With regard to provisions of SC- ST Act the Court stated that the section 18A(i) was inserted owing to the decision of this Court in Dr. Subhash Kashinath (supra), which made it necessary to obtain the approval of the appointing authority concerning a public servant and the SSP in the case of arrest of accused persons. This Court has also recalled that direction on Review Petition (Crl.) No.228 of 2018 decided on 1.10.2019. Thus, the provisions which have been made   in   section   18A   are   rendered   of   academic   use   as   they   were enacted to take care of mandate issued in  Dr. Subhash Kashinath (supra) which no more prevails. The provisions were already in section 18 of the Act with respect to anticipatory bail.

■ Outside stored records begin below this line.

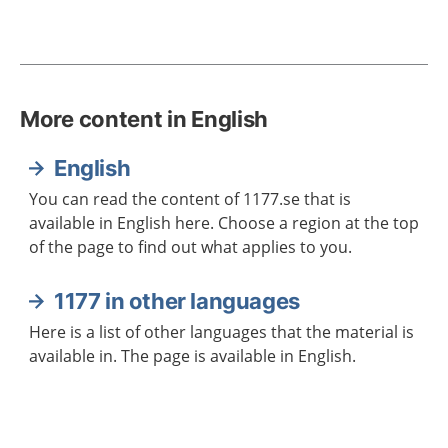
More content in English
English
You can read the content of 1177.se that is
available in English here. Choose a region at the top
of the page to find out what applies to you.
1177 in other languages
Here is a list of other languages that the material is
available in. The page is available in English.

However, the   court   can,   in   exceptional   cases,   exercise   power   under section 482   Cr.PC   for   quashing   the  cases   to   prevent   misuse   of provisions on settled parameters, as already observed while deciding the review petitions.

Hon’ble Justice Ravindra Bhat, supplemented the judgment in his opinion as;

As far as the provision of Section 18A and anticipatory bail is concerned, the judgment of Mishra, J, has stated that in cases where no prima facie materials exist warranting arrest in a complaint, the court has the inherent power to direct a pre-arrest bail.  I would only add a caveat with the observation and emphasize that while considering any application seeking pre-arrest bail, the High Court has to balance the two interests: i.e. that the power is not so used as to convert the jurisdiction into that under Section 438 of the Criminal Procedure Code, but that it is used sparingly and such orders made in very exceptional cases where no prima facie offence is made out as shown in the FIR, and further also that if such orders are not made in those classes of cases, the result would inevitably be a miscarriage of justice or abuse of process of law. I consider such stringent terms, otherwise contrary to the philosophy of bail, absolutely essential, because a liberal use of the power to grant pre-arrest bail would defeat the intention of Parliament.

Therefore the Hon’ble Court uphold the constitutionality of Section 18A of the SC-ST Act, inserted vide an amendment in 2018.